The Matrix (1999)
It’s somewhat ironic The Matrix would be included on this list because it is also exactly of its time. Released in 1999 on the turn of the century, the Wachowskis echoed a real fear that spread across audiences. Despite this, The Matrix is consistently enjoyable film and the use of practical effects have saved the film from the clumsiness of early(ish) CGI. As the series. continues, the second and third entries of the trilogy rely more and more on computer generated imagery, playing a part in why they have not aged as well as the first instalment.
The Terminator 2: Judgement Day (1991)
Sarah Conor is transformed from the sheepish waitress in the 1984 film The Terminator and returns as a strong and resilient heroine in James Cameron’s sequel. Even starring alongside Arnold Schwarzenegger, Linda Hamilton is fearless and unafraid to take control of any situation. Judgement Day’s strong female lead was ahead of its time because even current films in the same genre fall victim to the man saves woman trope.
The earliest film on this list is of course Metropolis. Fritz Lang’s science fiction feature paved the way for the development of the genre.
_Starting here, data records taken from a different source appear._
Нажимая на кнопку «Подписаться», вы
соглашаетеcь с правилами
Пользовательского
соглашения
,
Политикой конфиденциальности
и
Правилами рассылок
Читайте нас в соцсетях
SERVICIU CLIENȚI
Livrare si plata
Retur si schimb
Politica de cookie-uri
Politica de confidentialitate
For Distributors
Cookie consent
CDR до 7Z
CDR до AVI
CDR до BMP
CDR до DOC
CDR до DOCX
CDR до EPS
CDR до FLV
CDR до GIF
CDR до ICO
Despite it’s controversy and criticisms, it is undeniable that the Lang’s vision for expressive and expansive cinematography. In Metropolis, we start to see the framed images and establishing shots which has since become an integral part of filmmaking.
Ridley Scott’s Alien introduces us to Ellen Ripley, Sigourney Weaver’s strong, female heroine. The visual effects are stellar and have aged well. Although technically Alien is a horror film, Scott blends the genres of horror and science fiction together to create a terrifying yet futuristic world. Alien set the bar for dystopian films and Ripley is one of OGs when it comes to strong women in sci-fi.